__WORK TO DO__:
(a) In the post on the wind vs. flood coverage fight, which reporter and newspaper wrote the story it recommends?
(b) Copy out the passage of the post on the wind vs. flood coverage fight between "The story, although" and "that I’m right.", inclusive.

======== GIVEN TEXT ========

Focus in wind vs. flood coverage fight moves to Louisiana

This is a very long, very good story by Rebecca Mowbray of the New Orleans Times-Picayune: a story that presents the arguments of both sides intelligently, and with some great detail about how FEMA, not insurance companies, rammed through flood payments as emergency aid. In a nutshell, the story asks whether flood policies and homeowners policies should be addressed independently of one another, allowing for a double recovery by the policyholder.  In other words, should the policyholder be allowed to recover more than the value of the home because there are two pots of money available to take from? 

The story, although long, is definitely worth the read.  But here’s my take on the issue: first-party insurance like flood or homeowners insurance is referred to as indemnity insurance for a reason — it is designed to make you whole, not twice as whole.  I don’t think there’s any serious debate about this.  A first-party insurance contract gives you the value of what you contracted for, but not more.  If you take out six different homeowners policies on your $500,000 house, you do not get $3 million if it burns down.  Try it, and you’ll see that I’m right.

======== ENTRIES ========

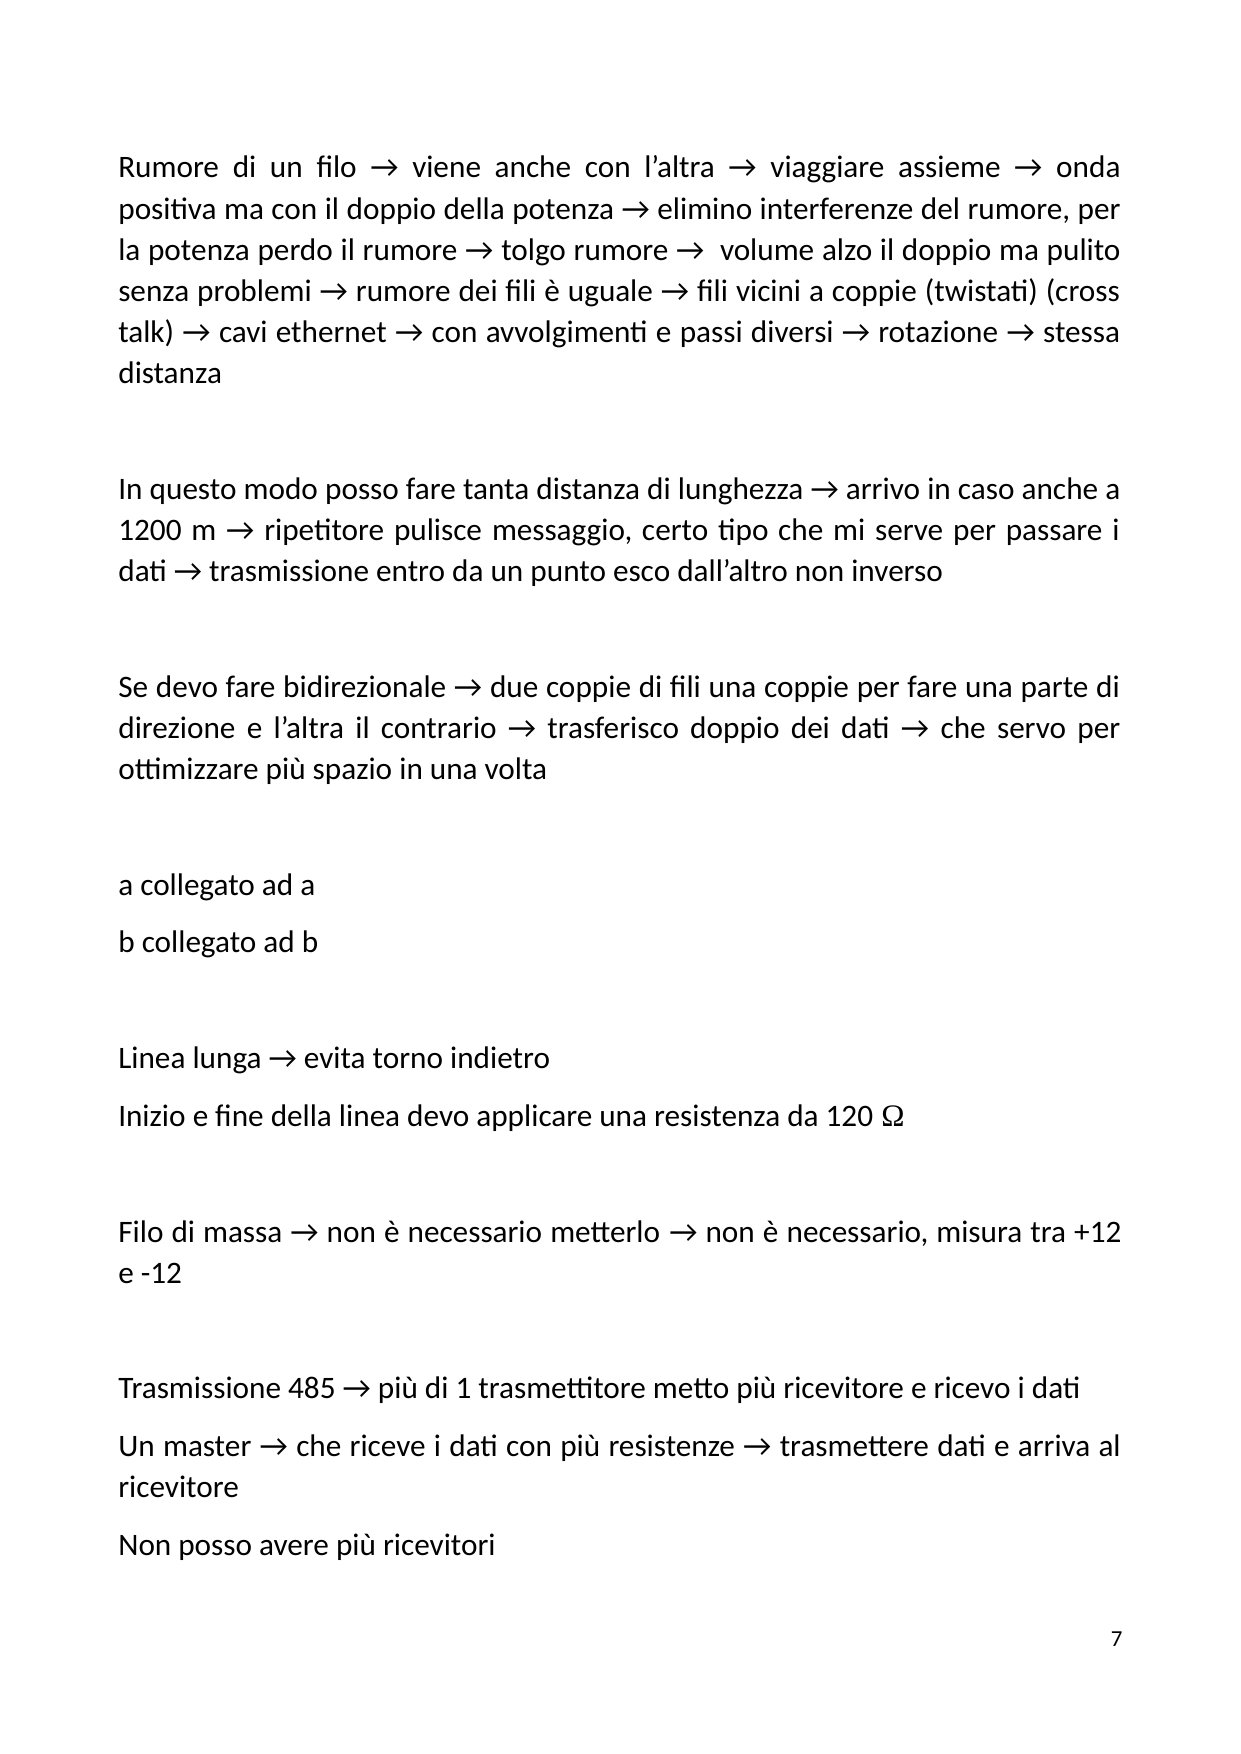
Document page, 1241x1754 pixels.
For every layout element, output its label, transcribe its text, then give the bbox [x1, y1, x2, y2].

text Inizio e fine della linea devo applicare una resistenza da 120 Ω [118, 1096, 1122, 1134]
text b collegato ad b [118, 923, 1122, 961]
text Filo di massa → non è necessario metterlo → non è necessario, misura tra +12 e -12 [118, 1212, 1122, 1291]
text Un master → che riceve i dati con più resistenze → trasmettere dati e arriva al ricevitore [118, 1426, 1122, 1506]
text In questo modo posso fare tanta distanza di lunghezza → arrivo in caso anche a 1200 m → ripetitore pulisce messaggio, certo tipo che mi serve per passare i dati → trasmissione entro da un punto esco dall’altro non inverso [118, 469, 1122, 589]
text a collegato ad a [118, 865, 1122, 903]
text Rumore di un filo → viene anche con l’altra → viaggiare assieme → onda positiva ma con il doppio della potenza → elimino interferenze del rumore, per la potenza perdo il rumore → tolgo rumore → volume alzo il doppio ma pulito senza problemi → rumore dei fili è uguale → fili vicini a coppie (twistati) (cross talk) → cavi ethernet → con avvolgimenti e passi diversi → rotazione → stessa distanza [118, 148, 1122, 391]
text Se devo fare bidirezionale → due coppie di fili una coppie per fare una parte di direzione e l’altra il contrario → trasferisco doppio dei dati → che servo per ottimizzare più spazio in una volta [118, 667, 1122, 787]
text Linea lunga → evita torno indietro [118, 1038, 1122, 1076]
text Trasmissione 485 → più di 1 trasmettitore metto più ricevitore e ricevo i dati [118, 1368, 1122, 1407]
text Non posso avere più ricevitori [118, 1525, 1122, 1563]
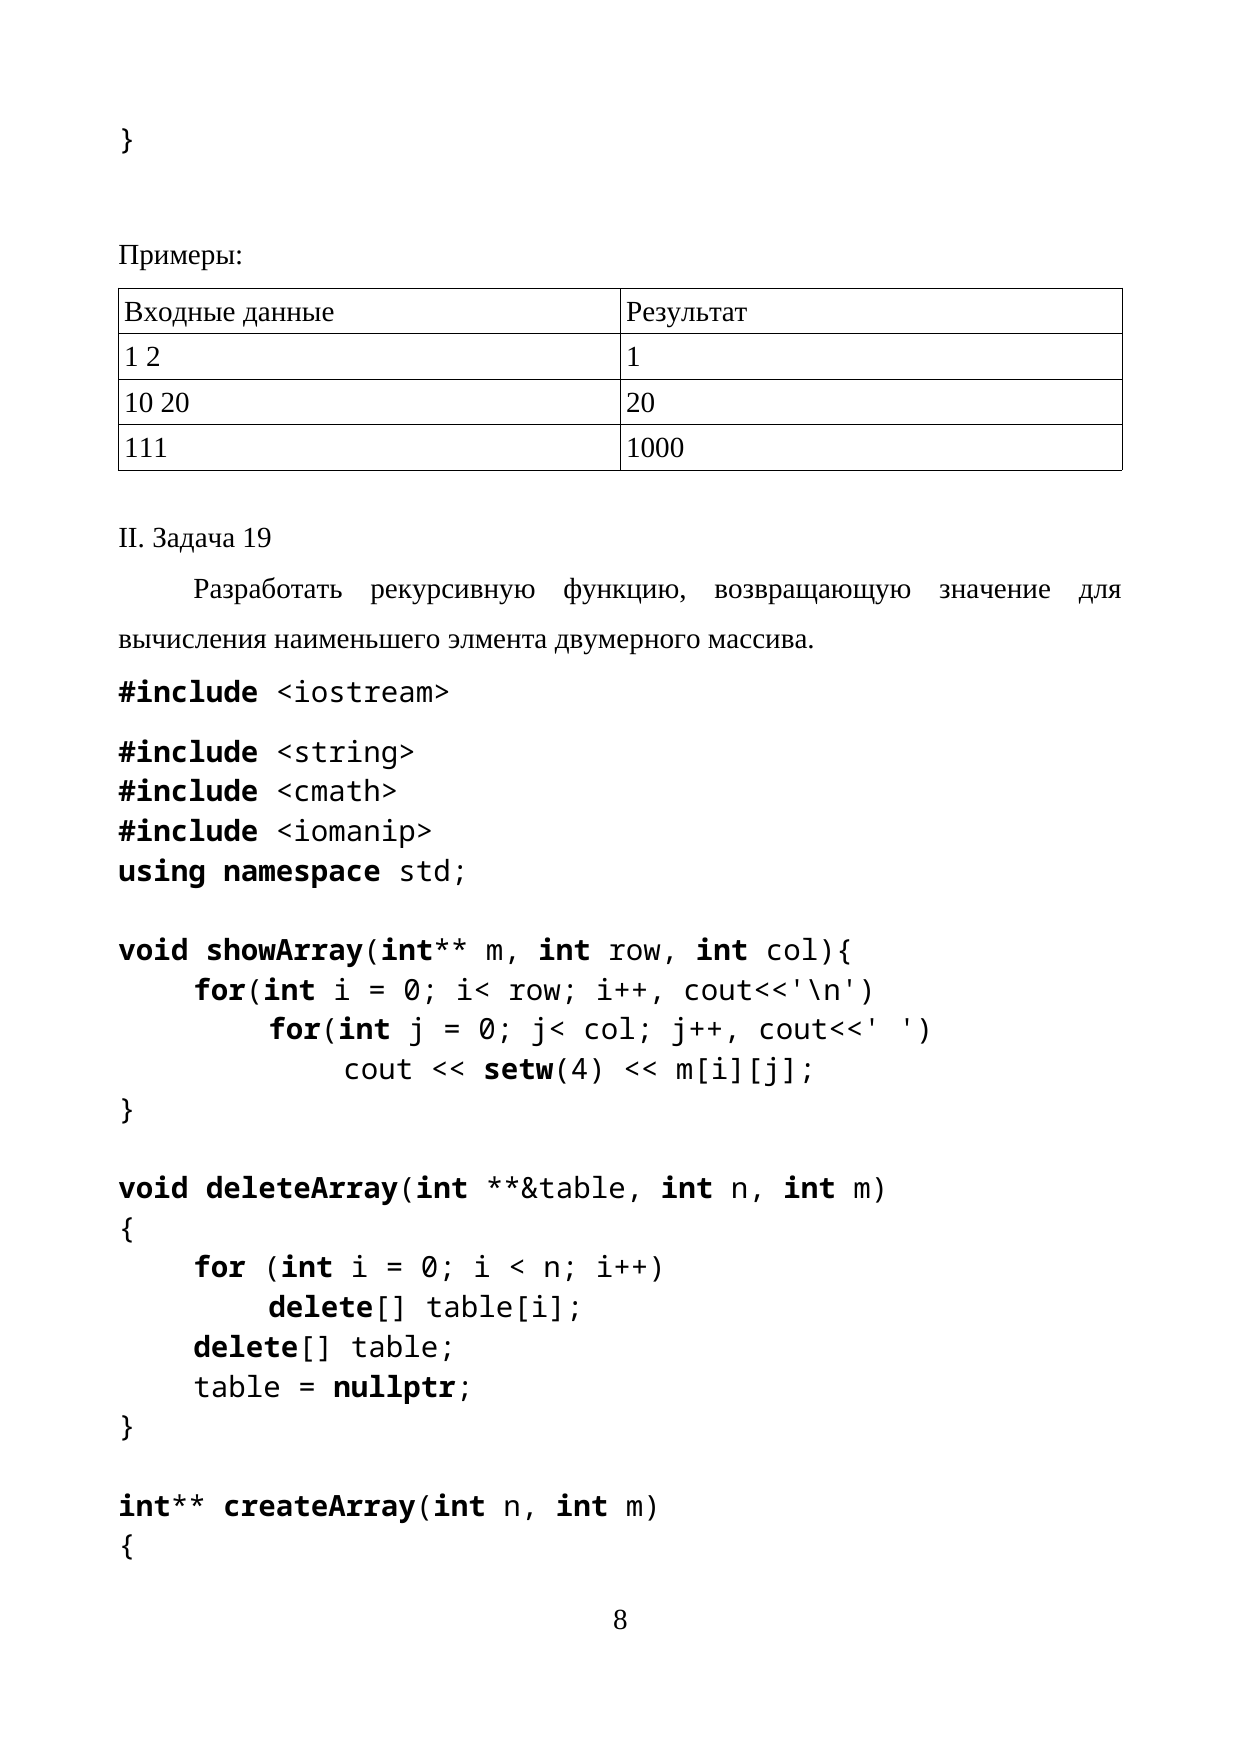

========

__REPLIES__:
(a) Rebecca Mowbray of the New Orleans Times-Picayune.

(b)
The story, although long, is definitely worth the read.  But here’s my take on the issue: first-party insurance like flood or homeowners insurance is referred to as indemnity insurance for a reason — it is designed to make you whole, not twice as whole.  I don’t think there’s any serious debate about this.  A first-party insurance contract gives you the value of what you contracted for, but not more.  If you take out six different homeowners policies on your $500,000 house, you do not get $3 million if it burns down.  Try it, and you’ll see that I’m right.